There is always a price to be paid. This is a lesson which is often not heeded no matter how many times we acknowledge that there is no such thing as a free lunch. I am, of course, not simply referring to the financial. Our son loves Ballet. When asked if there is anything he prefers to do, he resolutely replies that there isn't. In order to pursue this every day, he is has to go to boarding school and survive without the daily parental support that eleven year olds hopefully enjoy. As you know, I hardly worked last week, and we had an idyllic week in which we achieved a balance between activity and rest. I really enjoyed myself. I felt happy and fulfilled. Life was good. But we all knew what was lying ahead. A price would soon have to be paid.
But, something unexpected has happened. I was upset when I dropped him off on Monday morning, and there were a few tears as I drove back, but the stabbing pain was surprisingly absent. I would even say that I felt a degree of nostalgia for it. A familiar old friend was missing. Something was amiss, clearly.

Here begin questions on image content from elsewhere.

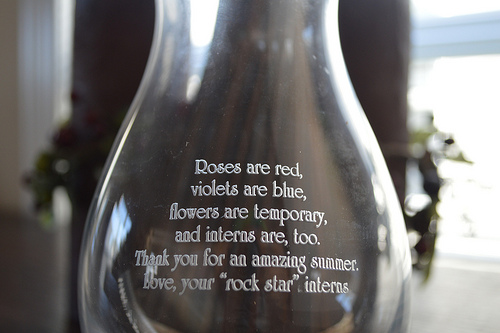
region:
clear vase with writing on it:
[75, 0, 414, 331]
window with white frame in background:
[405, 0, 499, 275]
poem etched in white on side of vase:
[132, 157, 359, 294]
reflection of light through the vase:
[184, 0, 220, 110]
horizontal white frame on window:
[411, 11, 498, 61]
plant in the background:
[22, 83, 115, 214]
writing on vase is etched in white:
[133, 158, 360, 294]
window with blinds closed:
[3, 0, 73, 226]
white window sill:
[431, 250, 499, 273]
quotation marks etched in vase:
[218, 269, 227, 279]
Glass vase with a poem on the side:
[75, 0, 410, 330]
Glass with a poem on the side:
[70, 0, 415, 330]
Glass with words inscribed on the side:
[75, 0, 415, 325]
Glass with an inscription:
[75, 0, 410, 330]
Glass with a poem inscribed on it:
[70, 5, 415, 330]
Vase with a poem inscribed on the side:
[70, 0, 410, 325]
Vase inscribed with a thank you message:
[70, 0, 410, 330]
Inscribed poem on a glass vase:
[75, 0, 410, 330]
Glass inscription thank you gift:
[75, 0, 410, 325]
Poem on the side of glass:
[130, 153, 357, 298]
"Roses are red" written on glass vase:
[192, 158, 304, 176]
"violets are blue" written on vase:
[187, 180, 305, 203]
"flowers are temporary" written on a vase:
[166, 200, 328, 229]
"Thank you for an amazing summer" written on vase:
[130, 250, 360, 270]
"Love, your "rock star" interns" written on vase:
[141, 271, 351, 297]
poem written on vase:
[134, 157, 359, 304]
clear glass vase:
[80, 1, 415, 332]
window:
[409, 4, 494, 280]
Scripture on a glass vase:
[132, 114, 369, 328]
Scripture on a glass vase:
[166, 136, 313, 209]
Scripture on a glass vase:
[163, 199, 328, 250]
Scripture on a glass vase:
[128, 243, 372, 300]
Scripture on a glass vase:
[172, 152, 318, 247]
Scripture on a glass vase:
[148, 189, 345, 304]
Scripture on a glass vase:
[111, 115, 364, 313]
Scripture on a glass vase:
[122, 183, 386, 319]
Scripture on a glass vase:
[145, 155, 302, 277]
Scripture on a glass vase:
[148, 145, 339, 306]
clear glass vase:
[71, 3, 421, 330]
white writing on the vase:
[131, 140, 362, 307]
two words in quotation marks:
[218, 270, 301, 296]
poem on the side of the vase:
[124, 149, 366, 308]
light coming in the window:
[408, 53, 498, 265]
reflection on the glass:
[86, 196, 148, 292]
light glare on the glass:
[182, 0, 219, 47]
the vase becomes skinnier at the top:
[81, 0, 423, 330]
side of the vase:
[319, 7, 433, 332]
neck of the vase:
[152, 0, 357, 43]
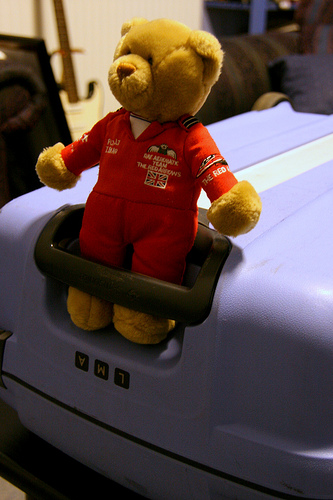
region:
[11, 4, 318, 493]
a teddy bear on a piece of luggage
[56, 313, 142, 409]
the letters LMA on the suitcase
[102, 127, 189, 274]
the bear is wearing a red outfit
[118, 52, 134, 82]
the bears nose is brown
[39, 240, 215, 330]
the luggage handle bar is black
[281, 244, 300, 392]
the luggage is voilet in color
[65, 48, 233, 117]
the bear has two ears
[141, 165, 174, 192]
the bear has a british logo on it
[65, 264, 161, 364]
the bear has two legs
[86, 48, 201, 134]
the bear has a furry head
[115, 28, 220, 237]
A teddy bear attached to luggage.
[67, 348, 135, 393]
Three black letters on the suitcase.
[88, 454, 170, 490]
Scratches and marks on the suitcase.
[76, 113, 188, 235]
The teddy is wearing red overalls.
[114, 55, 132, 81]
The bear nose is brown.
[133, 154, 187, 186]
A confederate flag on the teddy bear.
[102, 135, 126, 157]
White writing on the bear overall.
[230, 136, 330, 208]
A white stripe on the suitcase.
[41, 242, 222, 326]
The handle of the suitcase is black.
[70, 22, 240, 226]
The teddy bear is brown.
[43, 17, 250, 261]
the bear is brown in colour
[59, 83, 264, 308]
it has a red outfit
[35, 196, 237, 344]
the bags handle is black in colour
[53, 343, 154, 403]
the bag has some buttons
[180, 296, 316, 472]
the bag is made of plastic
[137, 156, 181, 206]
a flag is on the outfit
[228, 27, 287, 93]
the sofa is brown in colour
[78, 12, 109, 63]
the wall is white in colour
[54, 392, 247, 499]
the bag has a black stripe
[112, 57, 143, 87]
the nose is brown in colour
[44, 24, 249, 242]
this is a doll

This is the third term of his first year, and so the third time that I have now left him after a long holiday. I have also now dropped him off after a weekend nearly twenty times. The result of all this practice is that the image in my head has changed. The mental picture of abandoning him to the hardships of a Dickensian workhouse seems less vivid. The image is no longer in painfully sharp high-definition. It is not even that of a black and white television; it has pixilated as if processed with the computing power of a ZX Spectrum. It now feels as if I am taking him to his school: a place where he is now experiencing a sense of belonging. He is beginning to fit in, and this is image of a happiness at school is replacing the old images: queues for gruel, canes, gowns and mortarboards, weeping waifs and austere school masters - none of which are true. He is still missing from my daily life, and I would rather he were here with us; but the sore is no longer so inflamed, nor requiring my constant attention.

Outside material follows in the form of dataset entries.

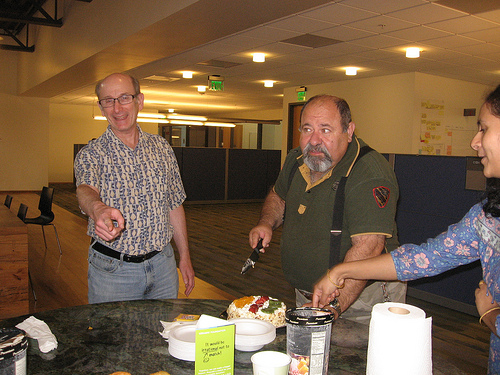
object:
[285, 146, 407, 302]
suspenders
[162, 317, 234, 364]
plates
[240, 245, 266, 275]
knife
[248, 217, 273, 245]
hand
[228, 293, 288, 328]
cake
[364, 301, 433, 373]
bowls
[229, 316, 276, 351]
bowls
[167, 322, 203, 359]
bowls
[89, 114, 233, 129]
flourescent light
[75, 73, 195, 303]
man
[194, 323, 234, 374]
green sign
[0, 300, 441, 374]
table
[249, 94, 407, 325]
man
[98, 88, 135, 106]
glasses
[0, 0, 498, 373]
room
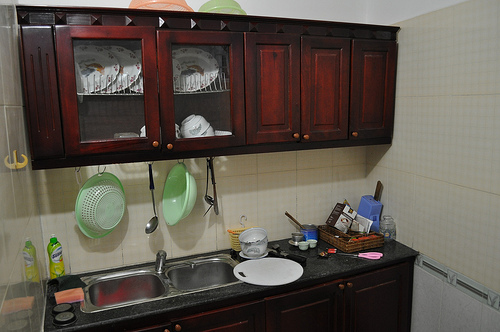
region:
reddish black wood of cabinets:
[18, 22, 408, 158]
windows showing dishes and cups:
[65, 17, 240, 159]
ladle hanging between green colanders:
[55, 160, 203, 236]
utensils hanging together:
[195, 151, 236, 233]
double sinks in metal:
[70, 241, 255, 311]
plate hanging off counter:
[226, 241, 306, 291]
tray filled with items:
[311, 181, 391, 271]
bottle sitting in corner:
[35, 215, 75, 285]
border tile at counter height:
[400, 230, 495, 310]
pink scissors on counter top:
[318, 240, 390, 276]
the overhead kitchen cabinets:
[15, 3, 398, 169]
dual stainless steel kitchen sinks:
[79, 250, 239, 312]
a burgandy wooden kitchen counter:
[42, 225, 417, 330]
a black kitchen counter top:
[45, 225, 417, 325]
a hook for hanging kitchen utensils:
[93, 163, 108, 175]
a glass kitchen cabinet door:
[52, 24, 159, 158]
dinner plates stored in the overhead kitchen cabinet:
[72, 37, 143, 93]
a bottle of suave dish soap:
[45, 231, 65, 277]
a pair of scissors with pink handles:
[332, 249, 382, 259]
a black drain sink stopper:
[50, 309, 74, 324]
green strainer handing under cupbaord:
[73, 170, 128, 240]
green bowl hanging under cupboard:
[159, 162, 198, 225]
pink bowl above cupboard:
[129, 0, 196, 12]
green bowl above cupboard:
[198, 0, 249, 14]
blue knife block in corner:
[357, 190, 384, 233]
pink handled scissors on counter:
[337, 249, 385, 261]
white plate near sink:
[232, 254, 307, 288]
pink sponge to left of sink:
[53, 287, 86, 304]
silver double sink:
[76, 249, 248, 316]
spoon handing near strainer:
[141, 164, 160, 234]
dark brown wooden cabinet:
[18, 4, 413, 171]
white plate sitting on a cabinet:
[225, 254, 307, 292]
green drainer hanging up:
[68, 173, 143, 248]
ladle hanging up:
[136, 158, 167, 243]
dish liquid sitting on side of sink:
[41, 230, 85, 285]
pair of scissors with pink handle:
[331, 247, 387, 267]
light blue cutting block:
[357, 172, 386, 235]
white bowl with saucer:
[233, 227, 280, 257]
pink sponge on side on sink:
[48, 284, 96, 309]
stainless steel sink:
[83, 251, 265, 316]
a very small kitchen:
[18, 56, 477, 313]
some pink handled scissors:
[331, 242, 395, 264]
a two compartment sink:
[71, 240, 254, 319]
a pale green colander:
[72, 167, 145, 242]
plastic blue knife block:
[353, 191, 395, 233]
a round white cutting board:
[227, 249, 307, 294]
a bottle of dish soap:
[36, 225, 72, 282]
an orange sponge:
[50, 282, 95, 301]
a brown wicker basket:
[315, 212, 387, 262]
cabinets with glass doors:
[53, 17, 261, 172]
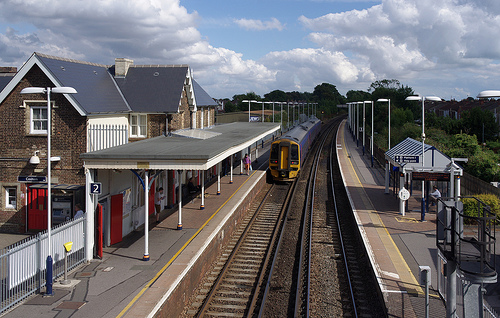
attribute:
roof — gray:
[37, 54, 128, 119]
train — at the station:
[268, 115, 324, 182]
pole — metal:
[195, 174, 210, 211]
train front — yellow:
[274, 137, 304, 189]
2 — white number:
[89, 181, 106, 195]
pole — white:
[126, 161, 174, 248]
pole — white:
[227, 149, 237, 187]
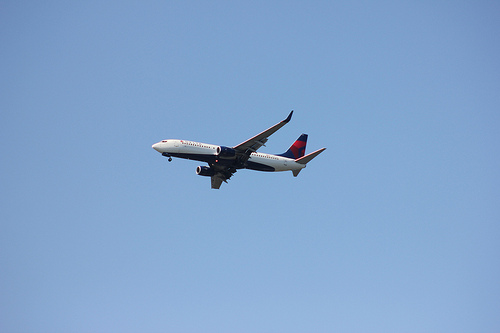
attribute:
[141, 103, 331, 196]
plane — white, flying, large, blue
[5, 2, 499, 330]
sky — blue, clear, sunny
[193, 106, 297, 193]
wings — grey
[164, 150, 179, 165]
landing gear — up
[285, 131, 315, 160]
tail — red, blue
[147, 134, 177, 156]
cockpit — white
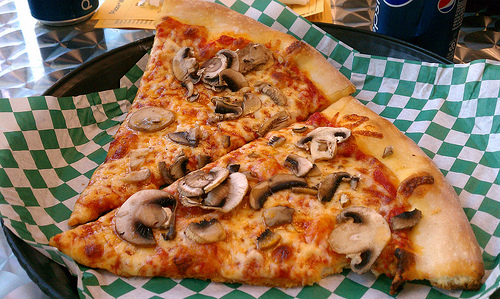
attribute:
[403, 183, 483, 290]
pizza crust — baked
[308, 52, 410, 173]
pizza crust — baked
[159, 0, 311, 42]
pizza crust — baked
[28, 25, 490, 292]
pizza — baked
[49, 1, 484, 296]
pizza — baked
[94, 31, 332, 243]
pizza — baked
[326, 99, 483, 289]
crust — brown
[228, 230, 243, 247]
cheese — Melted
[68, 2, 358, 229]
pizza — triangular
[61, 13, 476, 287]
pizzas — white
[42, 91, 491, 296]
pizza — baked, triangular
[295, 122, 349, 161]
mushroom — brown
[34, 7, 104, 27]
bottom — silver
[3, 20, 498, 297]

I feel a great deal less bereft. There are figures of speech that we use to describe being overwhelmed, and the all seem to use the idea of 'keeping'; 'a grip', 'a hold', 'a perspective', 'a sense of proportion', 'it all together'. It is clear to me how much energy this activity cost during the first two terms; focus, resolve and industry were all expended - such was the mental effort required to just 'keep going'. My suspicion is that there will still be a price this term, but it will be different.
During the Easter holiday, this blog seemed redundant. While we were all together, I couldn't imagine what I would want to write about. The urge had passed. Now that the term has started, my head is again full of things that I want to say. Writing it again feels like the most natural and obvious way of coping. It is my way of communicating to him, and anyone else who might find it interesting, and it is also my way of mulling over a very personal set of accounts; a way of calculating the price.